» WHAT TO DO
Exactly as they appear below, repeat the lines from the one with "1164 828 4406" through the one with "60 406 6.61", and no others.

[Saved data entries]
=== Section Start ===
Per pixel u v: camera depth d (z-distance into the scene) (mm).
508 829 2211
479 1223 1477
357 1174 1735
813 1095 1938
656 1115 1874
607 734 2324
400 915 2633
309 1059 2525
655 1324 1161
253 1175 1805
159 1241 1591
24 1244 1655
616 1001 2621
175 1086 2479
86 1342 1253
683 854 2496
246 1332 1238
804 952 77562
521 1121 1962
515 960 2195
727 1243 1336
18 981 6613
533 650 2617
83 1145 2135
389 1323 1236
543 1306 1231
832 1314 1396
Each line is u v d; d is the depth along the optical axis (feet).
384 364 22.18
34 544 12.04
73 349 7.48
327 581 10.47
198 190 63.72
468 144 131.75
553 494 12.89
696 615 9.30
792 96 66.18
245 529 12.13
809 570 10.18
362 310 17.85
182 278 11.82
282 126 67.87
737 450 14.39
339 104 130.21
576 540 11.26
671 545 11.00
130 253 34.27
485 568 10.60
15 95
=== Section End ===
=== Section Start ===
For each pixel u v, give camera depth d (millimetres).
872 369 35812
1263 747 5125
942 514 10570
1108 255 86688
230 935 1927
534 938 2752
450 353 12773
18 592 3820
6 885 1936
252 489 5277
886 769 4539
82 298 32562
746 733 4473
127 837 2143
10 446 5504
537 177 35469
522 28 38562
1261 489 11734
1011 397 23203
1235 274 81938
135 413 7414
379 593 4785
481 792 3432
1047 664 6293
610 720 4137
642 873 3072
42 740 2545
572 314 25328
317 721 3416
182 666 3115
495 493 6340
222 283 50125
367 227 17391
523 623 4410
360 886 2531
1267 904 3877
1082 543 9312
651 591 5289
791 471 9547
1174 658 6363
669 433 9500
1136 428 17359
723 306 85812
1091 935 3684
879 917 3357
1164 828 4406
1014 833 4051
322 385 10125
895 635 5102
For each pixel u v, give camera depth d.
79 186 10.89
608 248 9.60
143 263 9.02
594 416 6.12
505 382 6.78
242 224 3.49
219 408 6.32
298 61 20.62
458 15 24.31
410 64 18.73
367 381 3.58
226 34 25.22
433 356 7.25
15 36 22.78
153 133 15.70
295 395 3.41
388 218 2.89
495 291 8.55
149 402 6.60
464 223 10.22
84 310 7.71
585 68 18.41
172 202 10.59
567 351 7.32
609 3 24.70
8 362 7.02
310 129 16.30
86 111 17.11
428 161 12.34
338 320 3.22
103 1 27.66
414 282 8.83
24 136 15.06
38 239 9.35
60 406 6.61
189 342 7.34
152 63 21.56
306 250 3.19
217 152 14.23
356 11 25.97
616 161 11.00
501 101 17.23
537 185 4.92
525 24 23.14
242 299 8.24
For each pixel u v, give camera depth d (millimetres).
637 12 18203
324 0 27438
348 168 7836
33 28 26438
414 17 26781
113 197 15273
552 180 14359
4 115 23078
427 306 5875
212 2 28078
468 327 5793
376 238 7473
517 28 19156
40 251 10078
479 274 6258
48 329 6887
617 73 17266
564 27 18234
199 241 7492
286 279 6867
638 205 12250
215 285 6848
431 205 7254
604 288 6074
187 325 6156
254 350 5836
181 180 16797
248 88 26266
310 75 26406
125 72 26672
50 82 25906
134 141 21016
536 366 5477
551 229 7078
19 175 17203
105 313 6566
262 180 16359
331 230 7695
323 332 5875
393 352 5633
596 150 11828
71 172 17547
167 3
=== Section End ===
» ANSWER
1164 828 4406
1014 833 4051
322 385 10125
895 635 5102
For each pixel u v, give camera depth d.
79 186 10.89
608 248 9.60
143 263 9.02
594 416 6.12
505 382 6.78
242 224 3.49
219 408 6.32
298 61 20.62
458 15 24.31
410 64 18.73
367 381 3.58
226 34 25.22
433 356 7.25
15 36 22.78
153 133 15.70
295 395 3.41
388 218 2.89
495 291 8.55
149 402 6.60
464 223 10.22
84 310 7.71
585 68 18.41
172 202 10.59
567 351 7.32
609 3 24.70
8 362 7.02
310 129 16.30
86 111 17.11
428 161 12.34
338 320 3.22
103 1 27.66
414 282 8.83
24 136 15.06
38 239 9.35
60 406 6.61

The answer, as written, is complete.